■ EXTRACT TO READ
------

The company was established in New York
in 1904 where it made its own good quality
unsigned jewellery and also distributed
pieces for others. In the 1920's it focused on well made jewellery marked
"Lanvin's Violet". Before the outbreak of the second world war Lisner became
the US agent for Elsa Schiaparelli importing and selling the designers French
made jewellery. In addition it had a license to make her jewellery and accessories
in the United States.
After the "Lisner" signature was introduced in the 1930's it became more well known
in its own right. It used the many jewellery manufacturers based in Rhode Island to
make its pieces including Whiting and Davis, known for its metal mesh purses. Lisner
was at its peak int the 1950's with it coloured plastic and Lucite jewellery aimed at the
cheaper to mid point end of the market. Lucite was an acrylic type of plastic that could
be coloured shaped or moulded. Several costume jewellers adopted the material and
Lisner used it extensively with great results. Lisner's cololour combinations and attractive
results were a success at the time and are now popular again with collectors.

------

■ APPLY WHAT YOU READ
A) In the text about Lisner jewelry, how did the company end up selling Elsa Schiaparelli's jewelry in the United States? Answer in one to three sentences.
B) Turn the paragraph of the Lisner text that begins "The company was established in New York" into a short list that keeps its main facts.
C) Sum up the Lisner text in two sentences.

------

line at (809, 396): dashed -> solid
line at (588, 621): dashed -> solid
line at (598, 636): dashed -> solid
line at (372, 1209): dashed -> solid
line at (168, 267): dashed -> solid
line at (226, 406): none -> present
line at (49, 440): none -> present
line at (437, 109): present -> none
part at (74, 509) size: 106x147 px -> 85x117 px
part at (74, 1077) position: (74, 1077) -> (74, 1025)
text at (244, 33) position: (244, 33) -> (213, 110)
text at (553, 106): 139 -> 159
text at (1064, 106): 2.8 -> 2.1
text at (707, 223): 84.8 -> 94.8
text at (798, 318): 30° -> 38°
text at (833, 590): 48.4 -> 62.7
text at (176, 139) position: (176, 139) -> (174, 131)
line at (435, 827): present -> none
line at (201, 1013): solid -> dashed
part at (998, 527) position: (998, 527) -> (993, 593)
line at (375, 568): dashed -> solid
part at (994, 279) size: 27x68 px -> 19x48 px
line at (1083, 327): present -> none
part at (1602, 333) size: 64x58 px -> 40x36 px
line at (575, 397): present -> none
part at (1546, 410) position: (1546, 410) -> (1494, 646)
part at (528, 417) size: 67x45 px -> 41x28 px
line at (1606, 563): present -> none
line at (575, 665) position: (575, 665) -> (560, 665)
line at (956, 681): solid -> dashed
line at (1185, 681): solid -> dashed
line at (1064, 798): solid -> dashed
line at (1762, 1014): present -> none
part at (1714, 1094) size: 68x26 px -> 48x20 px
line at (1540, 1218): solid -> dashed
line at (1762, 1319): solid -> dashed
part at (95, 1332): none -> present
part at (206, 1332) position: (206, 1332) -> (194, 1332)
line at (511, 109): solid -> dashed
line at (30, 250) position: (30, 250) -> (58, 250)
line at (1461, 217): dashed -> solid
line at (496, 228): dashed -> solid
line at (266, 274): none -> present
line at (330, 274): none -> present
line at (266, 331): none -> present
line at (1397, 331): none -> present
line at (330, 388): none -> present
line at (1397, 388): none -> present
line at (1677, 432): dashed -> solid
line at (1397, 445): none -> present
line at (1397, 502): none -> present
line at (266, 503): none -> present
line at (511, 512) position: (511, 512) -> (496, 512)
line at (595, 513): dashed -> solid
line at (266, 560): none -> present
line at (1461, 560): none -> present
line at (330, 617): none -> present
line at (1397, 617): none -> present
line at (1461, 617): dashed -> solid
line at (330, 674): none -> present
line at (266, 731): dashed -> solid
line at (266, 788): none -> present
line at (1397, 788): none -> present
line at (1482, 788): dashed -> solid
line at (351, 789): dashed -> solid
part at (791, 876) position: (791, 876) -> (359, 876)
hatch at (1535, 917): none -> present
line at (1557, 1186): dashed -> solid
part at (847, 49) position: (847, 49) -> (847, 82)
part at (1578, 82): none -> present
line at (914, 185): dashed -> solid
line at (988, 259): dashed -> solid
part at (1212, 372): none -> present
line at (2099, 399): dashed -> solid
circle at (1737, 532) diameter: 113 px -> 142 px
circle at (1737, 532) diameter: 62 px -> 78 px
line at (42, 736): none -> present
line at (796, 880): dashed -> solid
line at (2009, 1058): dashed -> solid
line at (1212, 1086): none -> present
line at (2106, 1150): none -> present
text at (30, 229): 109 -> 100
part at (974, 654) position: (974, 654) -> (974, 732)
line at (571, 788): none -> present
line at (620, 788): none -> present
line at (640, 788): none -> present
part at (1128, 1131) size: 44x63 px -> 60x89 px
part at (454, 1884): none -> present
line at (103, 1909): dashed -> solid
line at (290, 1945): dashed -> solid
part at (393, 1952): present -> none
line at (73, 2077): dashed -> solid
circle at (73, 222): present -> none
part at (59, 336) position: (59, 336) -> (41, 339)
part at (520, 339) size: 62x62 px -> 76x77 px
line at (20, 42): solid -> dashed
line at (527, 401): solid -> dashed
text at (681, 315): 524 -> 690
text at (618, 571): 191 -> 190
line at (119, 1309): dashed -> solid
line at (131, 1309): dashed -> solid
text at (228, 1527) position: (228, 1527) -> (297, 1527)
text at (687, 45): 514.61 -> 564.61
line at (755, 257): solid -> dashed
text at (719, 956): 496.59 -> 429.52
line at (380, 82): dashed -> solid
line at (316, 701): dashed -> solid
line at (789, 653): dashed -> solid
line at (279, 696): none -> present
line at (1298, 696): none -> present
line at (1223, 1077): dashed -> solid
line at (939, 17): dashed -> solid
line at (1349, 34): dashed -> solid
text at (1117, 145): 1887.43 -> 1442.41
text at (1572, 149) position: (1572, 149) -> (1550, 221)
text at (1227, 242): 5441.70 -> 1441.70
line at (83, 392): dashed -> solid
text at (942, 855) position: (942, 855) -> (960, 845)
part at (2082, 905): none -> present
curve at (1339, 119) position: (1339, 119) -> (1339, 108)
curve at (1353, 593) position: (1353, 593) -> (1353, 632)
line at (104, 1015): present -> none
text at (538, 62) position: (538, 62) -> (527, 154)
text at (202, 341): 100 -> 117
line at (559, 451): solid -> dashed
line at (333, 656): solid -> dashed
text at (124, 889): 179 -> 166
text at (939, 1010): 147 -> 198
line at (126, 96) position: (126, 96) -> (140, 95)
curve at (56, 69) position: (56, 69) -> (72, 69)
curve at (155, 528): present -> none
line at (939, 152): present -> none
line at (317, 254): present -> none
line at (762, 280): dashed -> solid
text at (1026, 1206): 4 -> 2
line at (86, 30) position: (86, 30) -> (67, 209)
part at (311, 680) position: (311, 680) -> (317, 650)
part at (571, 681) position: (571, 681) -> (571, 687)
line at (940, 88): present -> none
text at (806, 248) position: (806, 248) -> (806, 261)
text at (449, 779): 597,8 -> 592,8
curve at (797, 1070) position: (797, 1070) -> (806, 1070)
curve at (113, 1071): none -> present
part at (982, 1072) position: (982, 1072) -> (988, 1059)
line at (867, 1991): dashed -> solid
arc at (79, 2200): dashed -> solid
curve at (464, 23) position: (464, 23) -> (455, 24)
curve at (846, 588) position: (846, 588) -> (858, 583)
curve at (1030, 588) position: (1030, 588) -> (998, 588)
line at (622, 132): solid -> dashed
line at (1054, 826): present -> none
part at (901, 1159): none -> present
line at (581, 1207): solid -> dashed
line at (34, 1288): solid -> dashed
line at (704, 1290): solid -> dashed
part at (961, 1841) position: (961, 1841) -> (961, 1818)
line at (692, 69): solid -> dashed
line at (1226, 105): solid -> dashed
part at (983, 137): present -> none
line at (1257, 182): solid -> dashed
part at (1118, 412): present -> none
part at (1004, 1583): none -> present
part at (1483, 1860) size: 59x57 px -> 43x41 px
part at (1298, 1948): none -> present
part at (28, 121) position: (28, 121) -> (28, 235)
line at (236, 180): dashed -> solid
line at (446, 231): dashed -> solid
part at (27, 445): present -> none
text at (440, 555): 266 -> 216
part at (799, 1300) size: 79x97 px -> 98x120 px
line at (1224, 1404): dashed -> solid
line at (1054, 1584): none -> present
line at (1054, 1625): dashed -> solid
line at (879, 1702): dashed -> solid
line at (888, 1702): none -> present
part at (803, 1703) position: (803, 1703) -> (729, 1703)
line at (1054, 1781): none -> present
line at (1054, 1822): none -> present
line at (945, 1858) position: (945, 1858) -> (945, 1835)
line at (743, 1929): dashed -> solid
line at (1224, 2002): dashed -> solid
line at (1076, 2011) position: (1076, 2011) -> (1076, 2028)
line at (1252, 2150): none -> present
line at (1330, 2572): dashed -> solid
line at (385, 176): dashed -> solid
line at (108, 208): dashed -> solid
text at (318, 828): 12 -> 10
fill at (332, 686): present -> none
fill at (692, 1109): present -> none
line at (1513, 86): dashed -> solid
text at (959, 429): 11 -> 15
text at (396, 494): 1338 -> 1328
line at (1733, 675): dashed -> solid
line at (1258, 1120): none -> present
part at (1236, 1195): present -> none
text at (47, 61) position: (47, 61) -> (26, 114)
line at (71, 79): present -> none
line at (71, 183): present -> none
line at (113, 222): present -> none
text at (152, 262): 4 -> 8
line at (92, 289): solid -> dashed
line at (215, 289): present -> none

------

■ RESPONSES TO THE TASKS
A) Before World War II, Lisner became Schiaparelli's US agent, importing and selling her French-made jewelry. It also held a license to make her jewelry and accessories in the United States.

B)
- Founded in New York in 1904.
- Made its own good-quality unsigned jewelry and distributed pieces for other firms.
- In the 1920s, focused on well-made jewelry marked "Lanvin's Violet".
- Before World War II, became the US agent for Elsa Schiaparelli, importing and selling her French-made jewelry.
- Held a license to make her jewelry and accessories in the United States.

C) Lisner was founded in New York in 1904, made unsigned jewelry and distributed other firms' pieces, and before World War II imported, sold and was licensed to make Elsa Schiaparelli's jewelry. After its own signature appeared in the 1930s it grew better known, and it peaked in the 1950s with colored plastic and Lucite jewelry for the cheaper to mid-range market, which collectors value again today.